Why August could be a 'mixed bag'

For those who aren't a fan of the heat, there is relief in sight — and already here.

Monsoonal moisture started to return to Utah at the end of July and continues to move through the state to start August. KSL meteorologist Matt Johnson explained that a low-pressure system set up southwest of Utah Tuesday helped push precipitation up from Arizona, producing scattered showers and thunderstorms across the state. It led to some flash flooding events in Utah's canyons.

This pattern is expected to continue Wednesday and into parts of Thursday.

"I'm calling it a case of the haves and have-nots, because not everybody gets the rain," he said.

High temperatures may only top out in the upper 80s and lower 90s along the Wasatch Front this week, as well. Full seven-day forecasts for areas across Utah can be found online, at the KSL Weather Center.

This trend may also continue throughout the month. The weather service's Climate Prediction Center released its final August long-range outlook on Monday, placing most of Utah in "equal chances" when it comes to temperatures and precipitation.

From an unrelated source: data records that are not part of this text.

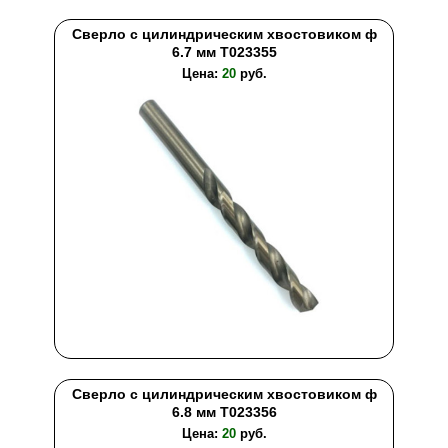
Сверло с цилиндрическим хвостовиком ф
6.7 мм T023355
Цена:
20
руб.
Сверло с цилиндрическим хвостовиком ф
6.8 мм T023356
Цена:
20
руб.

That means there is no clear indication of whether it will be hotter, colder, wetter or drier than normal this month.

These maps show the long-range temperature (left) and precipitation (right) probabilities in the U.S. this August.
These maps show the long-range temperature (left) and precipitation (right) probabilities in the U.S. this August. | National Weather Service Climate Prediction Center

A large section of western Utah has a greater probability of above-normal heat, while parts of northern Utah have a slightly greater probability for above-normal precipitation. That said, Salt Lake City's August precipitation normal is only 0.58 inches, so it may not be that much rain.

Seaman said the outlook indicates there is a possibility that conditions will be closer to normal than what Utah's weather has been this year. August typically tends to bring days of monsoonal showers and clear-sky days, with some heat and cooldowns mixed in between.

"That's kind of what we're looking at," he said. "We're not going to be in a pattern where we see a strong monsoon surge of moisture for a long period of time. It's going to be kind of a hit-and-miss month, where we get a little bit of moisture here and there, a little bit of dry; we'll have some hot days and some cooler, rainy days — kind of a mixed bag that we're looking at."